Being able to better prioritize patients based on their medical needs and health status upon their hospital discharge can improve home care timing, halve readmission rates and offset staffing challenges.
Those are the main takeaways from a study published last month in the journal Research in Nursing & Health.
“The idea is that if you ensure you’re finding the patients who really need to see the nurse soon after they’re discharged from the hospital, then we’ll be able to streamline processes and help make sure optimal outcomes are achieved,” Max Topaz, an associate professor of nursing at Columbia University Medical Center and a research associate with the Visiting Nurse Service of New York (VNSNY), told Home Health Care News. “To do that, we want to standardize nurses’ clinical decision-making by better integrating technology.”

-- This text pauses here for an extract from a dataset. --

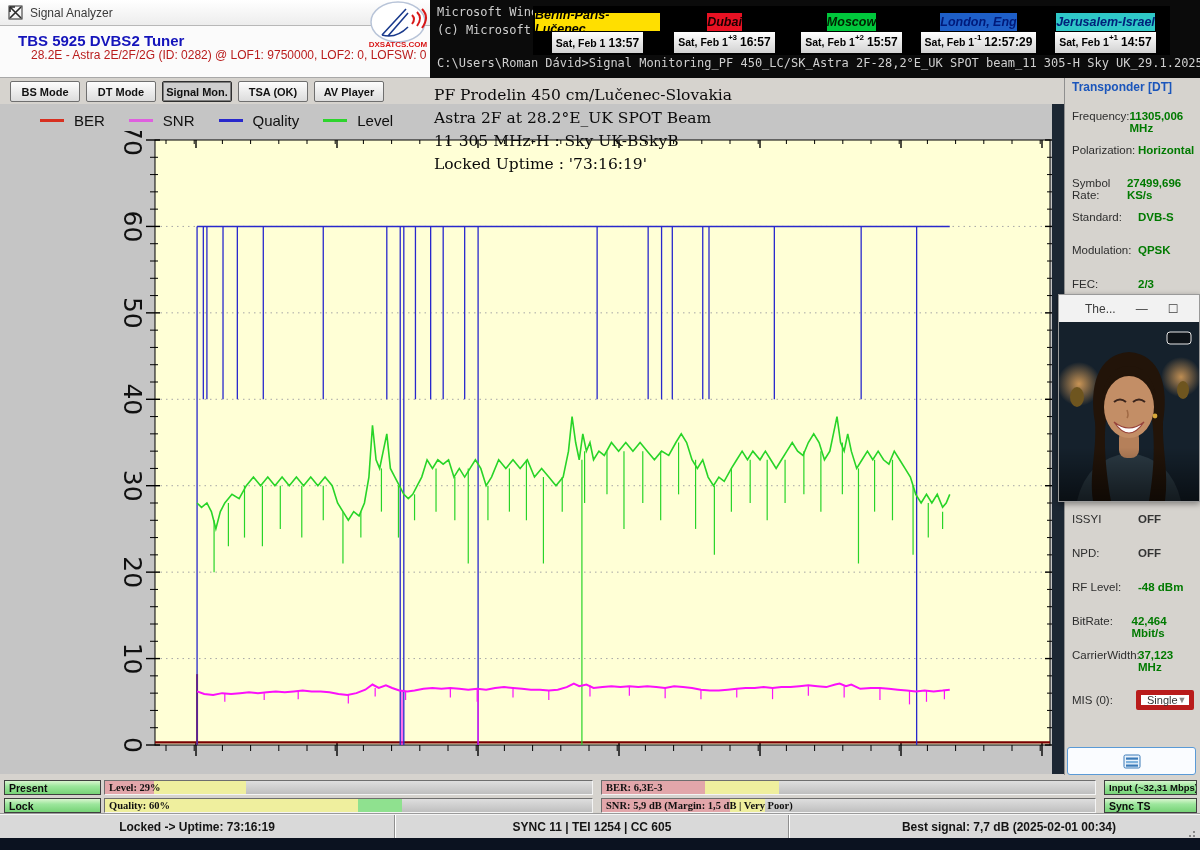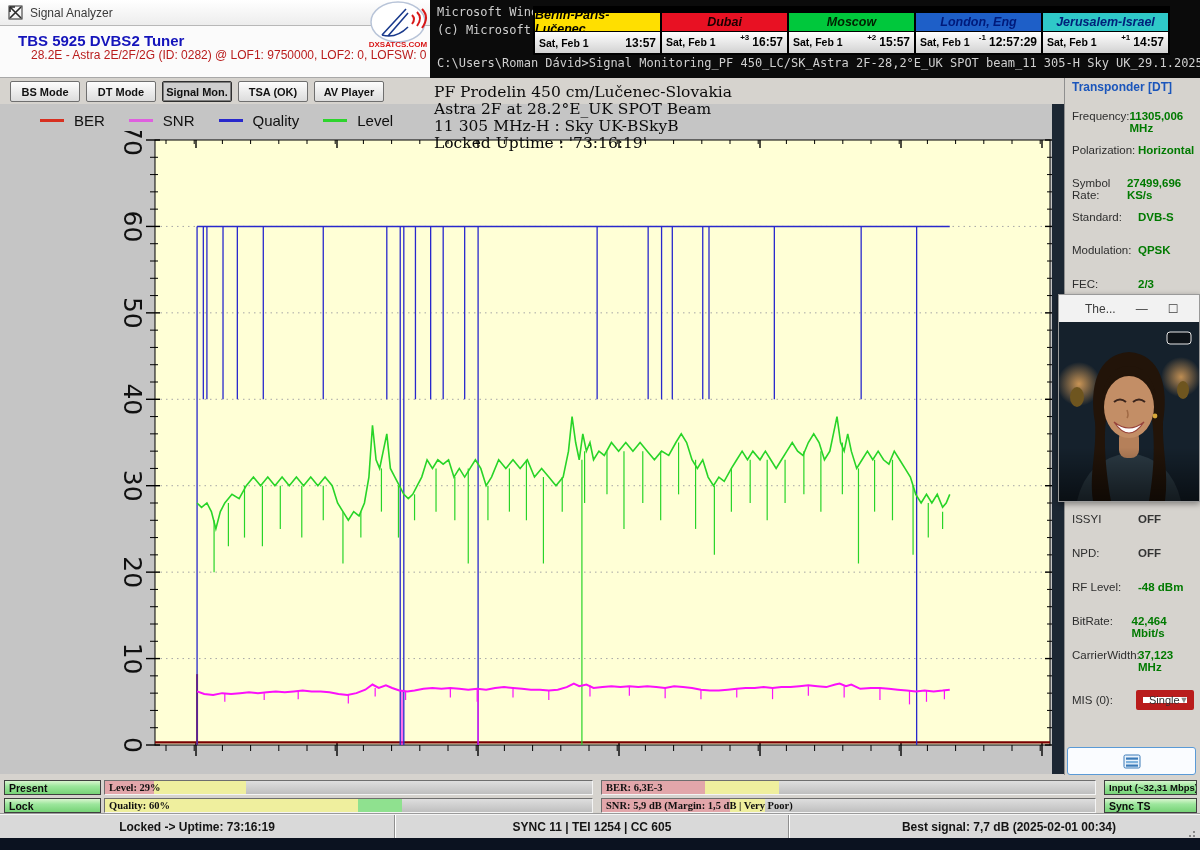"Berlin-Paris-Lučenec" .clock { align-items: none -> center }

Medicare policy requires that all patients receive a home visit within 48 hours of their home health agency referral. For unstable or high-risk patients, however, waiting 48 hours could lead to dangerous scenarios, Topaz said.
As part of his study, Topaz worked with VNSNY and other organizations to test PREVENT, a clinical decision support tool built to identify home health patients who need care sooner.
Topaz, who served as lead author of the study, worked to develop PREVENT while at the University of Pennsylvania’s School of Nursing.
Topaz and fellow researchers conducted testing throughout 2016, focusing on 176 VNSNY patients that an area hospital referred to home health services. They used PREVENT to determine prioritization for a control group of 90 patients, but did not share that priority level with home health nurses who influenced visit scheduling. Researchers did share the PREVENT priority determination with nursing contacts for an experimental group of 86 patients.
Experimental group patients who were identified as high-risk received their first home health visit about half a day sooner than those in the control group, contributing to a substantial drop in hospital readmissions, the study found.
Patients in the control group recorded readmission rates of 21.1%, while those in the experimental group saw readmission rates of 11.7%.
“Decisions related to prioritization can differ from agency to agency,” Topaz said. “One nurse in one agency might decide differently about who he or she will prioritize for the first home care nursing visit. We want to answer for that with this standardized decision-making support tool.”
Up to 20% of individuals admitted to home health services nationwide are re-hospitalized during a home health episode, according to the study.
Tools similar to PREVENT are already used in the United States, though some have not undergone rigorous testing, Topaz said. Researchers in Canada have also developed a tool called MAPLe — “Method for Assigning Priority Levels” — but difference in home care environments limit applicability in the U.S. health care system.
“Before we start widely using it, we wanted to gather important evidence on the fact that this tool, PREVENT, is working,” Topaz said. “We’re getting ready for a larger study to test it in a couple of other places, a couple of other hospitals as well, so that’s kind of the trajectory.”
PREVENT was developed using data mining, regression modeling and nurses’ ratings of example patients who were transitioned from hospital to home health care. Overall, PREVENT calculates prioritization using five patient demographic and clinical characteristics related to comorbidities, social support levels and functional status.
In addition to showing the impact of initiating care even a few hours sooner, the study’s results also address the home health industry’s nursing shortage. If agencies can efficiently deploy clinical staff, they can likely continue providing quality despite limited resources.
“The nursing shortage — and not having enough informal caregivers — means we can’t always keep up,” Topaz said. “Tools that help us understand the patient population better … will really help with outcomes.”
VNSNY’s Eugenie and Joseph Doyle Research Partnership Fund at the Center for Home Care Policy & Research funded the study.